What the Pope had said on the plane went no further than that: he said only that AIDS "is a tragedy that cannot be overcome by money alone, and that cannot be overcome through the distribution of condoms, which even aggravates the problems". So, not the witterings of a senile bigot: but a comment from an unusually intelligent and well-informed pope, in touch with current research. He had already made it clear what the radical solution to the problem was: that the "traditional teaching of the Church" on chastity outside marriage and fidelity within it had proved to be "the only sure way of preventing the spread of HIV and Aids". Or, in Dr Greene's words, the solution was "faithful mutual monogamy".

Now, the fact is that everyone knew that on a journey to Africa, someone sooner or later was going to bring up the question of condoms.

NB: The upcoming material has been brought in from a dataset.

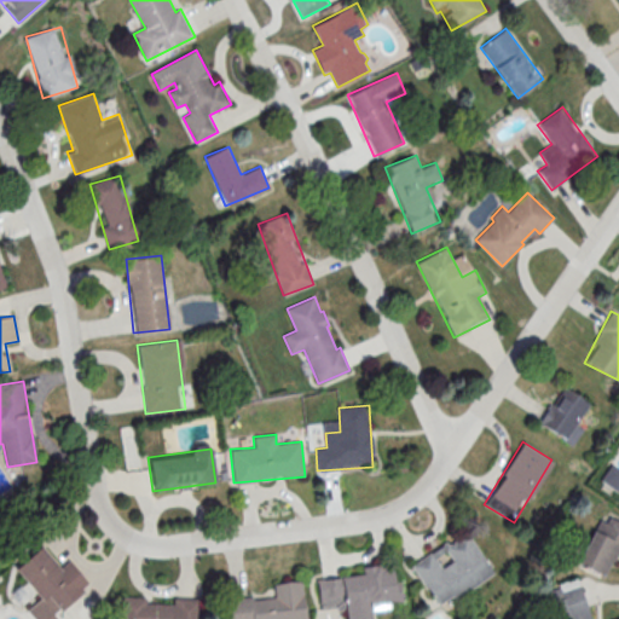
[(577,563),(607,577),(618,548),(618,520),(600,512),(577,563)]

Everyone, apparently, but the Vatican Press Office. And those articles in peer-reviewed journals such as the Lancet, Science and BMJ, mentioned by Dr. Greene, were all in the public domain: the Vatican Press Office should have known about those, too, and should have been ready to quote them the instant the Pope made his off-the cuff remarks. They should have been ready: when the Times, for instance, ran a piece headlined "critics attack Pope for his 'myopic' views on condoms", their reporters had to fall back on old general statements on condoms, rather than having a vigorous defence against the latest attacks, based oncurrent scientific literature, to quote. I know journalists, I have been one: rather than having laboriously to fish around in the cuttings for old statements to warm up, they would infinitely have preferred a feisty defence to quote, hot off the wires from the Vatican Press Office

(that large building on the right, just before you enter St Peter's Square: full of all the latest communications gear and a lot of people who haven't the slightest idea of how to use it).

Instead, the Pope was left undefended, to the tender mercies of supposed Catholics like the wretched Sir Stephen Wall, who attacked his views as being "a mixture of the extreme and bizarre", and concluded that "He has lost credibility" and that "his papacy will not recover"; and to the ravages of Western secular opinion, contemptuously summed up by a cartoon in the Philadelphia Inquirer, reprinted in The Washington Post and other organs, which showed the pope ghoulishly praising a throng of sick and dying Africans with the words "Blessed are the sick, for they have not used condoms."

The gross inadequacy of the Press Office is one example of the incompetence of the Curia as a whole (on which, again, see George Weigel's Standpoint piece at https://www. catholiceducation.org/articles/media/ me0081.htm). As Weigel, perhaps somewhat gloomily, says, "...no pope can govern successfully with an ineffectual Curia whose gaffes undercut the papal message and erode its authority." Reforming the Curia is a major task: but it has to begin somewhere: why not start with the Press Office? Fr Lombardi should go. But there is no point in his departure if he is simply replaced by someone equally ineffectual, who knows nothing about the way journalists operate. Thesimple fact is that the Press Office will only be improved by bringing in a replacement from the outside (as was Fr Lombardi's predecessor, the much more impressive layman Joaquin Navarro Vails). Somewhere, the dream candidate exists: it would be reassuring to know at least that the search was on.